**Activity**
Among the entries below, only the lines starting at the one with "BLEN-146, label: Plugins -> Tests" and ending at the one with "ID-38, priority: P2 -> P4", both included, are to be printed exactly.

**Provided information**
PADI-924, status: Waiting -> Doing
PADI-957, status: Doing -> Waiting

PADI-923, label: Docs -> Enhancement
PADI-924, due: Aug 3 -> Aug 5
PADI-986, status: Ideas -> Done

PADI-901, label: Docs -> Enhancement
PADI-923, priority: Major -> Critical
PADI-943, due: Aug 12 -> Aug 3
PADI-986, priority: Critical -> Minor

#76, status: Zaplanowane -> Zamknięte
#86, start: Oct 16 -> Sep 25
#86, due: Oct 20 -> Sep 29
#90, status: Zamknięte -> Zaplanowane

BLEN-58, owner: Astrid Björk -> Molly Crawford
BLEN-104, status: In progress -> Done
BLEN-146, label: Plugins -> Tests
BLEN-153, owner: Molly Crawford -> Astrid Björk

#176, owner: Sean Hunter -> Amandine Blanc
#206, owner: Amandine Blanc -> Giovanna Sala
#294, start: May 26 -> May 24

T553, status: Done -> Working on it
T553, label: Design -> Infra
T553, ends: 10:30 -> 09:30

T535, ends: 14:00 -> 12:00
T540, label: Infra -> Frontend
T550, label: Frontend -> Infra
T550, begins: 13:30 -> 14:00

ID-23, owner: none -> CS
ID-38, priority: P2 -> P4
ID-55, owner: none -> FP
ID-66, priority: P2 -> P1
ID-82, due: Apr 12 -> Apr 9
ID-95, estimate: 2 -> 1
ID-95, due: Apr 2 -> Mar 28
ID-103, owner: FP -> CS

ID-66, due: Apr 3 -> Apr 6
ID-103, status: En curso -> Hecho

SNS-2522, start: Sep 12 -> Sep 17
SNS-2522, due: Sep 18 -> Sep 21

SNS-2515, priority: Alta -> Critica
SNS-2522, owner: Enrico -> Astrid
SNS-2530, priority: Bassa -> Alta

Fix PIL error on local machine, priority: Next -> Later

**Response for this exercise**
BLEN-146, label: Plugins -> Tests
BLEN-153, owner: Molly Crawford -> Astrid Björk

#176, owner: Sean Hunter -> Amandine Blanc
#206, owner: Amandine Blanc -> Giovanna Sala
#294, start: May 26 -> May 24

T553, status: Done -> Working on it
T553, label: Design -> Infra
T553, ends: 10:30 -> 09:30

T535, ends: 14:00 -> 12:00
T540, label: Infra -> Frontend
T550, label: Frontend -> Infra
T550, begins: 13:30 -> 14:00

ID-23, owner: none -> CS
ID-38, priority: P2 -> P4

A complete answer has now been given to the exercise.